=== Input records ===

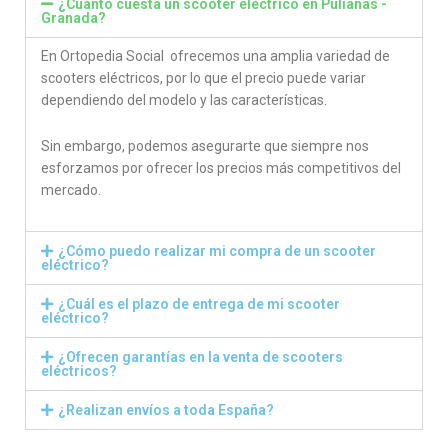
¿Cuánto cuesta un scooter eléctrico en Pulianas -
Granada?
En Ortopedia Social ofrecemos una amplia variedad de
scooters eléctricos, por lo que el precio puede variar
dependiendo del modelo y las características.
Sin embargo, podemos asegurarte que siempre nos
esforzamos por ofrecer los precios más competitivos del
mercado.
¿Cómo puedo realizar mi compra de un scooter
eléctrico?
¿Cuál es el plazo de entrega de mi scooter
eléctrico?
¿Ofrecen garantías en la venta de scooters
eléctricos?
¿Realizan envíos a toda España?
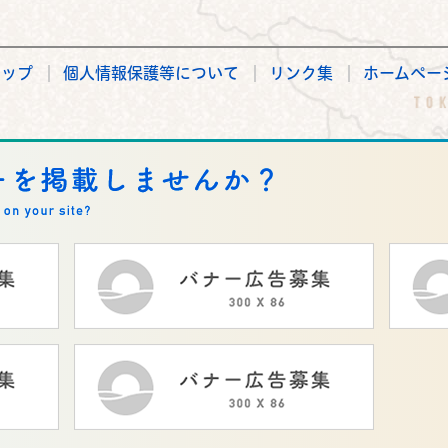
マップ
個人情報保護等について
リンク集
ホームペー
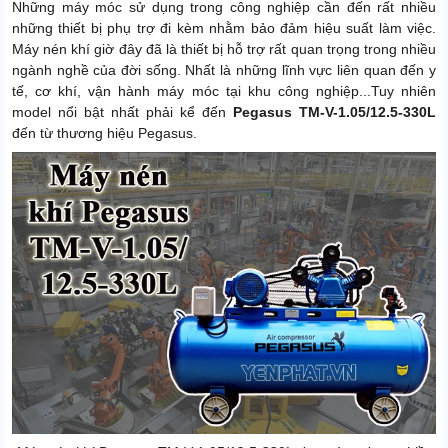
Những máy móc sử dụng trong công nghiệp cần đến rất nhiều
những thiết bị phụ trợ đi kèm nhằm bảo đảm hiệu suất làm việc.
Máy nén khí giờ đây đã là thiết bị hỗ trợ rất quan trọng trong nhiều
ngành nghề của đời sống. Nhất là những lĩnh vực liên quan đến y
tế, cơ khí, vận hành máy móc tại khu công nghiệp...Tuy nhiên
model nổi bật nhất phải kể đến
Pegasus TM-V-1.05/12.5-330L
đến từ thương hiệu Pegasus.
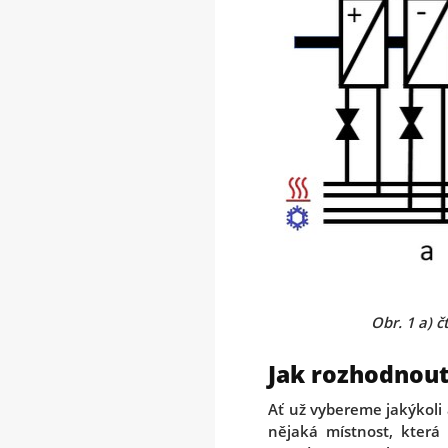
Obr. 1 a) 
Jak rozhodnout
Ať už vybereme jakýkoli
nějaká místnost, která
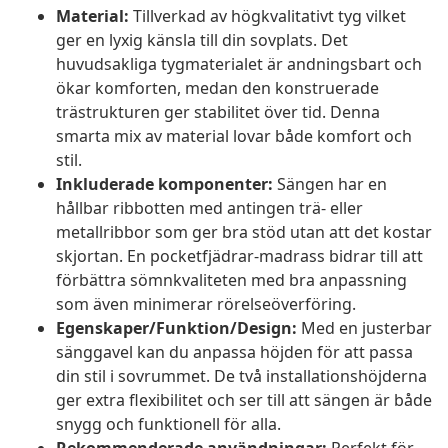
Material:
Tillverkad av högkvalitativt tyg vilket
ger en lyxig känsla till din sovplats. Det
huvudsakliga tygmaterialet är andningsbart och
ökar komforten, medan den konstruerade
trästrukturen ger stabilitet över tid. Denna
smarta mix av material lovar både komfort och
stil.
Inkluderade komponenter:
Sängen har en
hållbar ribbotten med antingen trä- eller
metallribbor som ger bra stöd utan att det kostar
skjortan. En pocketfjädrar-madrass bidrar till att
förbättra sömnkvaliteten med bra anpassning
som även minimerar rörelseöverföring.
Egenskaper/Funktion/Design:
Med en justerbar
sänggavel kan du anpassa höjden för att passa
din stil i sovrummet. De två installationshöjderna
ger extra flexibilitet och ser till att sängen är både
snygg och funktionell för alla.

===
=== Input records ===

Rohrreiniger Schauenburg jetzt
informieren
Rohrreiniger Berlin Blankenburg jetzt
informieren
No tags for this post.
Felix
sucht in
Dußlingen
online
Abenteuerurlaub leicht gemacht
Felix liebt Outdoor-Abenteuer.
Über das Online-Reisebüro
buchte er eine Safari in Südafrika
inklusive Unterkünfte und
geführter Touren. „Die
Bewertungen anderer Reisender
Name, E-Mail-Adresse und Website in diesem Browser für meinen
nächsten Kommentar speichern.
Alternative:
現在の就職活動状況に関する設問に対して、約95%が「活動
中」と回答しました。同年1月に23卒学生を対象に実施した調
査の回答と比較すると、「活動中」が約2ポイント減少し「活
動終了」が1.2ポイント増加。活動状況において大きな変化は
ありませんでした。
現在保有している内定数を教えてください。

===

__Task instructions__: Rewrite the material above as a numbered list, covering everything from the line containing "cuesta un scooter" down to the line containing "snygg och funktionell för alla.". Leave out blank lines, and don't include the pictures in your answer.

__Result__:
1. ¿Cuánto cuesta un scooter eléctrico en Pulianas -
2. Granada?
3. En Ortopedia Social ofrecemos una amplia variedad de
4. scooters eléctricos, por lo que el precio puede variar
5. dependiendo del modelo y las características.
6. Sin embargo, podemos asegurarte que siempre nos
7. esforzamos por ofrecer los precios más competitivos del
8. mercado.
9. ¿Cómo puedo realizar mi compra de un scooter
10. eléctrico?
11. ¿Cuál es el plazo de entrega de mi scooter
12. eléctrico?
13. ¿Ofrecen garantías en la venta de scooters
14. eléctricos?
15. ¿Realizan envíos a toda España?
16. マップ
17. 個人情報保護等について
18. リンク集
19. ホームペー
20. Những máy móc sử dụng trong công nghiệp cần đến rất nhiều
21. những thiết bị phụ trợ đi kèm nhằm bảo đảm hiệu suất làm việc.
22. Máy nén khí giờ đây đã là thiết bị hỗ trợ rất quan trọng trong nhiều
23. ngành nghề của đời sống. Nhất là những lĩnh vực liên quan đến y
24. tế, cơ khí, vận hành máy móc tại khu công nghiệp...Tuy nhiên
25. model nổi bật nhất phải kể đến
26. Pegasus TM-V-1.05/12.5-330L
27. đến từ thương hiệu Pegasus.
28. Obr. 1 a) 
29. Jak rozhodnout
30. Ať už vybereme jakýkoli
31. nějaká místnost, která
32. Material:
33. Tillverkad av högkvalitativt tyg vilket
34. ger en lyxig känsla till din sovplats. Det
35. huvudsakliga tygmaterialet är andningsbart och
36. ökar komforten, medan den konstruerade
37. trästrukturen ger stabilitet över tid. Denna
38. smarta mix av material lovar både komfort och
39. stil.
40. Inkluderade komponenter:
41. Sängen har en
42. hållbar ribbotten med antingen trä- eller
43. metallribbor som ger bra stöd utan att det kostar
44. skjortan. En pocketfjädrar-madrass bidrar till att
45. förbättra sömnkvaliteten med bra anpassning
46. som även minimerar rörelseöverföring.
47. Egenskaper/Funktion/Design:
48. Med en justerbar
49. sänggavel kan du anpassa höjden för att passa
50. din stil i sovrummet. De två installationshöjderna
51. ger extra flexibilitet och ser till att sängen är både
52. snygg och funktionell för alla.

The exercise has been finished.